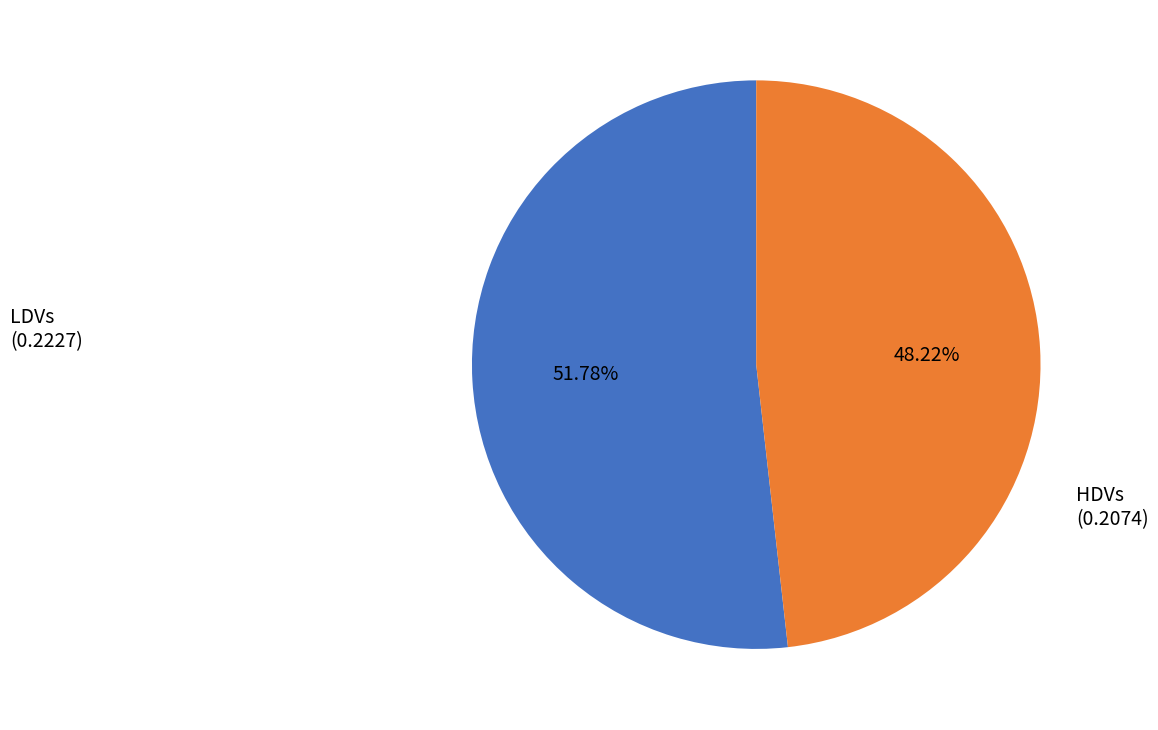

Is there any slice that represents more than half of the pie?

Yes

---

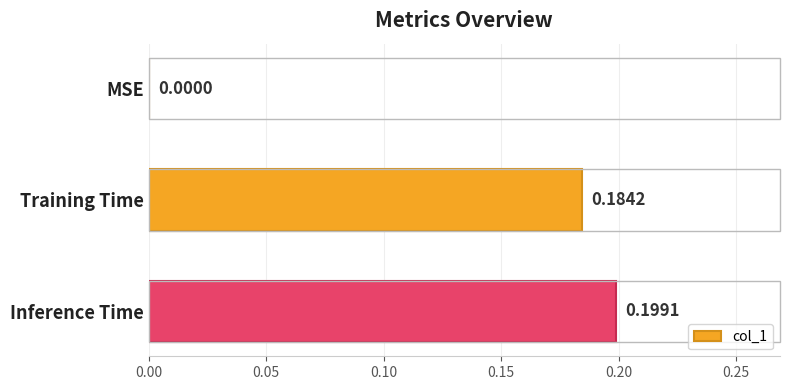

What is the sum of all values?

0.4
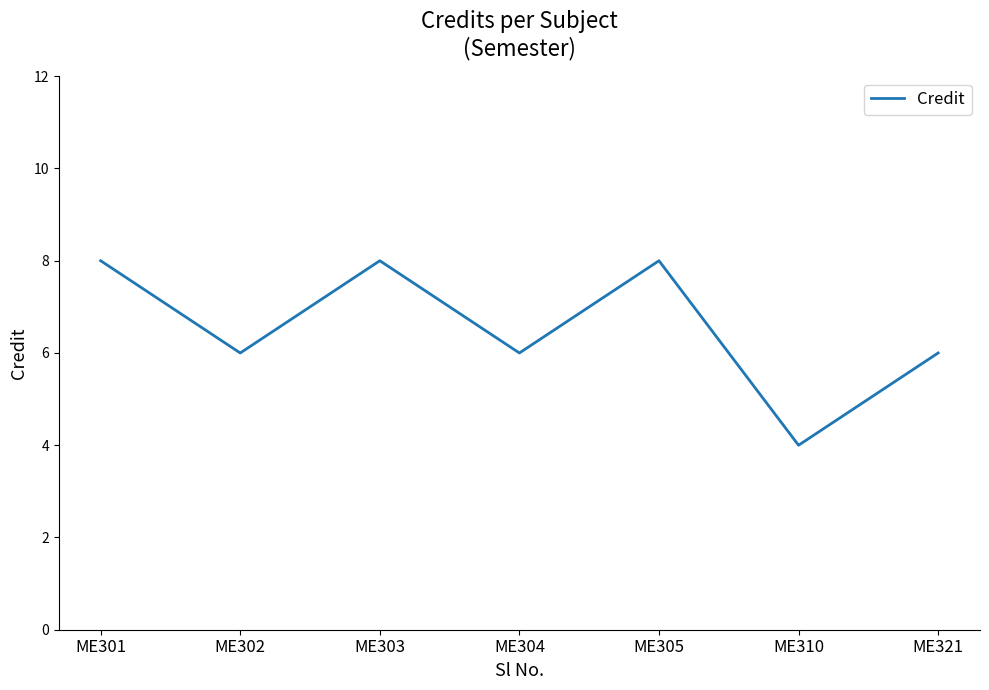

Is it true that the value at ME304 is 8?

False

ABOUT THIS EXERCISE — Determine how many lines in the items above contain the word "that". Respond with the number alone.

THE COMPLETED TASK — 2